Zu einem Eckpfeiler der Verkehrskontrolle hat sich das Telefonieren
am Steuer entwickelt. Jährlich werden weit über 100.
000 Lenker
angezeigt oder mit Organmandaten bedacht. Man sollte meinen, dass ein
so kleines Problem mit der heutigen Technik in Kürze gelöst ist. Bei
näherer Betrachtung zeigen sich Defizite überall: unsaubere
gesetzliche Lösungen, wenig Beachtung durch Fahrzeughersteller und
Konsumenten, Begriffsverwirrungen beim Handel usw.
Seit 1999 sollten wir eigentlich wissen, was eine
Freisprecheinrichtung ist. Seit damals existiert die sogenannte
Freisprecheinrichtungs-Verordnung. Das Verbot des Telefonierens ohne
eine derartige Einrichtung ist gemäß §102 KFG (Pflichten des Lenkers)

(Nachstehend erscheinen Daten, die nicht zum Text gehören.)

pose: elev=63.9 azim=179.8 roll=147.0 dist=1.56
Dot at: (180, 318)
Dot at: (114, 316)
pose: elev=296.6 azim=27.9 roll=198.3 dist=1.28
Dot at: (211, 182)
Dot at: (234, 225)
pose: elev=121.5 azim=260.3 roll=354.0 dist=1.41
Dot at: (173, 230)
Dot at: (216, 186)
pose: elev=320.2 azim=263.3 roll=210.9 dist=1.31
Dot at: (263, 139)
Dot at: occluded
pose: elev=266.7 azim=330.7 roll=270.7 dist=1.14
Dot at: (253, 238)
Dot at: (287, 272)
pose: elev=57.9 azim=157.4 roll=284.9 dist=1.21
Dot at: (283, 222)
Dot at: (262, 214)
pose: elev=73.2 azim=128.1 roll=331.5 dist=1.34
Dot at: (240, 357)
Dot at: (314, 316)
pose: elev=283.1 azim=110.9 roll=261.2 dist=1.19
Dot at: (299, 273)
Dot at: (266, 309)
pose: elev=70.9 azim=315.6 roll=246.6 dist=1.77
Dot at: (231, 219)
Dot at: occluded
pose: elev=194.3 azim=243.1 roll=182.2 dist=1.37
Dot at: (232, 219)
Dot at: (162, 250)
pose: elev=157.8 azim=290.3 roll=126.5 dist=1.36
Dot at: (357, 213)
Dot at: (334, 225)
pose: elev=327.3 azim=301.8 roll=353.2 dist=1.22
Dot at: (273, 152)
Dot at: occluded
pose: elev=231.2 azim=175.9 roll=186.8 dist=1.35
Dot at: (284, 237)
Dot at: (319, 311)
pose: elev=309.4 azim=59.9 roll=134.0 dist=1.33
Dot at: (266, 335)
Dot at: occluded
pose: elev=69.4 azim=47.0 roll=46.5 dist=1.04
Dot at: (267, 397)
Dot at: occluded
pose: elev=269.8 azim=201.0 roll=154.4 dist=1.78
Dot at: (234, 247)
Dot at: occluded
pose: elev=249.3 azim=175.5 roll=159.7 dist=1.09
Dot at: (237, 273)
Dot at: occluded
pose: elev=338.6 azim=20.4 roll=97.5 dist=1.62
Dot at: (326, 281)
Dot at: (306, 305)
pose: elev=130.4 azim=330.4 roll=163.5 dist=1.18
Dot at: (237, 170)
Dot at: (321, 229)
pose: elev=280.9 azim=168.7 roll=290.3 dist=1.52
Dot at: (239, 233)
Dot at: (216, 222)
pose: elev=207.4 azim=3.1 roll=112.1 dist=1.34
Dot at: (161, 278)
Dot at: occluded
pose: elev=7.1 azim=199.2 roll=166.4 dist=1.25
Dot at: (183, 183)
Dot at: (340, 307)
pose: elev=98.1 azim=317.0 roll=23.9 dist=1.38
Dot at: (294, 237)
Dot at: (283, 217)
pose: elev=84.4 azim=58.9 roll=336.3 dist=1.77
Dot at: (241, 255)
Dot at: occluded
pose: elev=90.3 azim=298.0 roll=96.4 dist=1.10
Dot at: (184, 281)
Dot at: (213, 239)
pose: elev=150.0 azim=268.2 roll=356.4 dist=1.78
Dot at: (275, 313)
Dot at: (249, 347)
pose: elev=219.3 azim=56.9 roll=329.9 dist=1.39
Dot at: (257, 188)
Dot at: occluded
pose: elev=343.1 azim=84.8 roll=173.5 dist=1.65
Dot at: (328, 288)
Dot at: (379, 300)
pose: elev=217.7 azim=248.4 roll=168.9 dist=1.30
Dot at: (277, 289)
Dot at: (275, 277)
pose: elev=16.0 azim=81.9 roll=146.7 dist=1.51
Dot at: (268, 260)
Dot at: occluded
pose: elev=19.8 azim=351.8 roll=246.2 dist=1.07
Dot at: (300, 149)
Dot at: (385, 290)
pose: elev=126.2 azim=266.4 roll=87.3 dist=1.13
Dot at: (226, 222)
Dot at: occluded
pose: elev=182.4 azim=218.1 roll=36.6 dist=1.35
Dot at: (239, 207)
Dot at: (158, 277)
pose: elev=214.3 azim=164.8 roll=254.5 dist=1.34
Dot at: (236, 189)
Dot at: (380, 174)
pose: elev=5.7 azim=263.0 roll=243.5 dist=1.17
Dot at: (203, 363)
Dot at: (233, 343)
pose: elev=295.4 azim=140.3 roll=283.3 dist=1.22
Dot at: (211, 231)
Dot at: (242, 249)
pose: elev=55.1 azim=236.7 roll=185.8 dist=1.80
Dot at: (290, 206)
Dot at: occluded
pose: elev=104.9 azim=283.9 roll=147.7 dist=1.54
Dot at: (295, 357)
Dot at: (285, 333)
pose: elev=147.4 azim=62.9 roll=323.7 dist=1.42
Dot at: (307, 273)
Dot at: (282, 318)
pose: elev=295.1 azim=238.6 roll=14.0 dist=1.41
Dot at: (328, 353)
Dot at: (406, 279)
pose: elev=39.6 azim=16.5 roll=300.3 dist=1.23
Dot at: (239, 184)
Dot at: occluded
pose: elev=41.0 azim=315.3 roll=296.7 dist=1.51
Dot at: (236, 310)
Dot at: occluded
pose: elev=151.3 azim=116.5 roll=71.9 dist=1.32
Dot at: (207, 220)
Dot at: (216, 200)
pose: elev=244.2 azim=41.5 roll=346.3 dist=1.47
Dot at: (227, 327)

gesetzlich festgelegt. Hauptteil der Verordnung sind Bestimmungen für
Inverkehrbringer, wobei man sich schon über diese juristische
Wortschöpfung lange unterhalten könnte (ist das der Händler,
Verkäufer oder gar der Lenker?). Verboten ist die Verwendung
ungeeigneter Geräte aber nur während der Fahrt, in den ruhenden
Verkehr (auch Stau) darf man alles bringen. Tatsache ist, dass solche
Formulierungen nicht dazu beitragen, jeden noch so großen Schmarrn
aus unseren Autos fernzuhalten. Im Internet finden sich hunderte
Angebote, die als Freisprecheinrichtungen bezeichnet werden, aber
wesentliche Grundfunktionen vermissen lassen. Die juristische
Handhabe ist gleich null. Jeder kann verkaufen, was er will, und
keiner wird ihn daran hindern.
Besagte Verordnung, die zu den wesentlichen
Verkehrssicherheitsmaßnahmen unter Minister Caspar Einem gehörte,
bestimmt den Begriff einer Freisprecheinrichtung so, dass mittels
dieser Zusatzeinrichtung ein Telefongespräch mit zwei freien Händen
geführt werden kann. Bei den näheren Bestimmungen zu den Ausführungen
von Freisprecheinrichtungen wird festgelegt,dass man die
maßgeblichen Funktionen des Mobiltelefons mit einer Hand bedienen
können muss. Also was jetzt bitte, gehört die Bedienung des Telefons
zum Führen des Telefongesprächs oder nicht?
Die Verordnung teilt in fixe und mobile Freisprecheinrichtungen.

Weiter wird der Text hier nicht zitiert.